Outgoing Gov. Doug Ducey touts two terms of cutting the size of government. But with Proposition 207, voters actually told the state to make more. 

“And really it requires the Department of Health to ramp up its hiring, the infrastructure to be able to facilitate a lot of these new programs that they were never equipped for,” said Brandt.

Still, state health officials have made a system to erase peoples’ convictions for certain marijuana offenses, and they’ve raffled off dispensary licenses to a few people considered the most harmed by cannabis prohibition.

But justice reinvestment has had to wait as Proposition 207 does not have a deadline for officials to start up the program. Right now, it’s in development.

The Tiger Mountain Foundation

Darren Chapman removed a chain from a gate into a community garden on Broadway Road where his nonprofit called Tiger Mountain Foundation has for years grown health and nutrition. He calls the garden an alternative to fast food for people on foot in a very poor ZIP code.

“This field, unfortunately, initially was indicative of where you threw your 40-ounce bottle. Or where you threw your paraphernalia if the police came up the street and you didn’t want it on your person,” he said.

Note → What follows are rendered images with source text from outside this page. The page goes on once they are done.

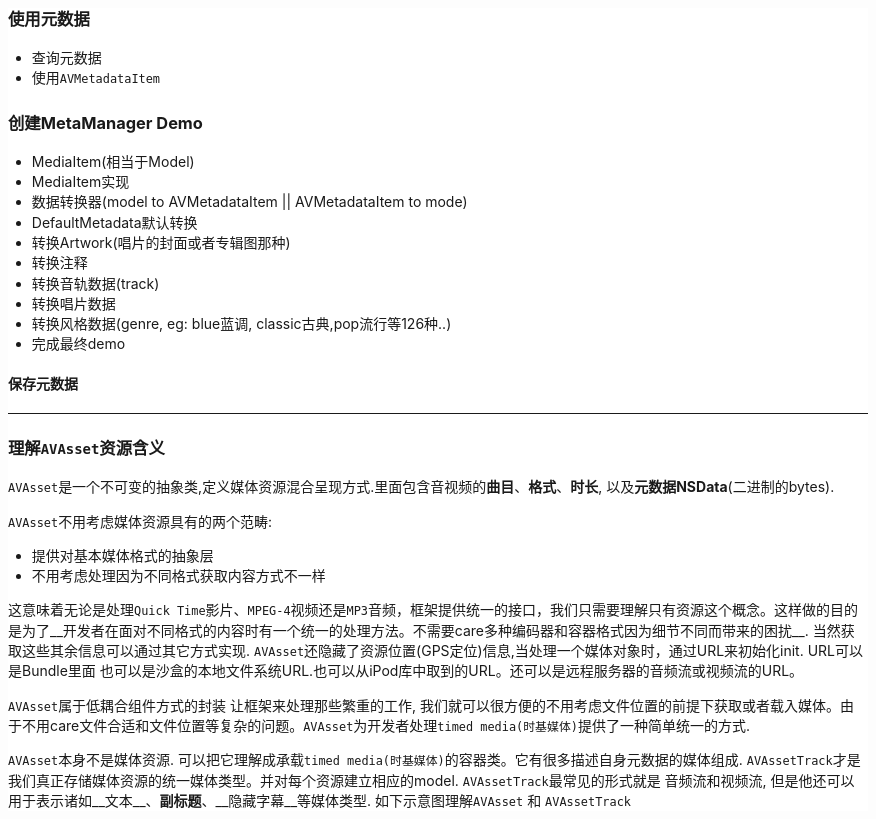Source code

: ### __使用元数据__
  * 查询元数据
  * 使用`AVMetadataItem`

### __创建MetaManager Demo__
  * MediaItem(相当于Model)
  * MediaItem实现
  * 数据转换器(model to AVMetadataItem || AVMetadataItem to mode)
  * DefaultMetadata默认转换
  * 转换Artwork(唱片的封面或者专辑图那种)
  * 转换注释
  * 转换音轨数据(track)
  * 转换唱片数据
  * 转换风格数据(genre, eg: blue蓝调, classic古典,pop流行等126种..)
  * 完成最终demo  
  
#### __保存元数据__
---



### __理解`AVAsset`资源含义__  
`AVAsset`是一个不可变的抽象类,定义媒体资源混合呈现方式.里面包含音视频的**曲目**、**格式**、**时长**, 以及**元数据NSData**(二进制的bytes).

`AVAsset`不用考虑媒体资源具有的两个范畴: 
 
* 提供对基本媒体格式的抽象层  
* 不用考虑处理因为不同格式获取内容方式不一样

这意味着无论是处理`Quick Time`影片、`MPEG-4`视频还是`MP3`音频，框架提供统一的接口，我们只需要理解只有资源这个概念。这样做的目的是为了__开发者在面对不同格式的内容时有一个统一的处理方法。不需要care多种编码器和容器格式因为细节不同而带来的困扰__. 当然获取这些其余信息可以通过其它方式实现. `AVAsset`还隐藏了资源位置(GPS定位)信息,当处理一个媒体对象时，通过URL来初始化init. URL可以是Bundle里面 也可以是沙盒的本地文件系统URL.也可以从iPod库中取到的URL。还可以是远程服务器的音频流或视频流的URL。
    
`AVAsset`属于低耦合组件方式的封装 让框架来处理那些繁重的工作, 我们就可以很方便的不用考虑文件位置的前提下获取或者载入媒体。由于不用care文件合适和文件位置等复杂的问题。`AVAsset`为开发者处理`timed media(时基媒体)`提供了一种简单统一的方式.

`AVAsset`本身不是媒体资源. 可以把它理解成承载`timed media(时基媒体)`的容器类。它有很多描述自身元数据的媒体组成. `AVAssetTrack`才是我们真正存储媒体资源的统一媒体类型。并对每个资源建立相应的model.  `AVAssetTrack`最常见的形式就是 音频流和视频流, 但是他还可以用于表示诸如__文本__、__副标题__、__隐藏字幕__等媒体类型. 如下示意图理解`AVAsset` 和 `AVAssetTrack`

Tiger Mountain Foundation leads a variety of projects in south Phoenix, where Chapman sees empty lots as symbols of busted ambitions and dreams. He imagines them transformed to fields of opportunity. Money from legal marijuana sales would mean stability to plan long-term.

“We want stimulus and support to go directly to folks who can actually make the change, and that’s been kind of the big stink around this Prop. 207,” said Chapman.

The measure authorizes nonprofits working on justice issues, such as career training for people prosecuted for marijuana that’s now legal, to draw grants from the namesake fund via public health departments.

Chapman’s group is part of a network of causes waiting for the money to become available.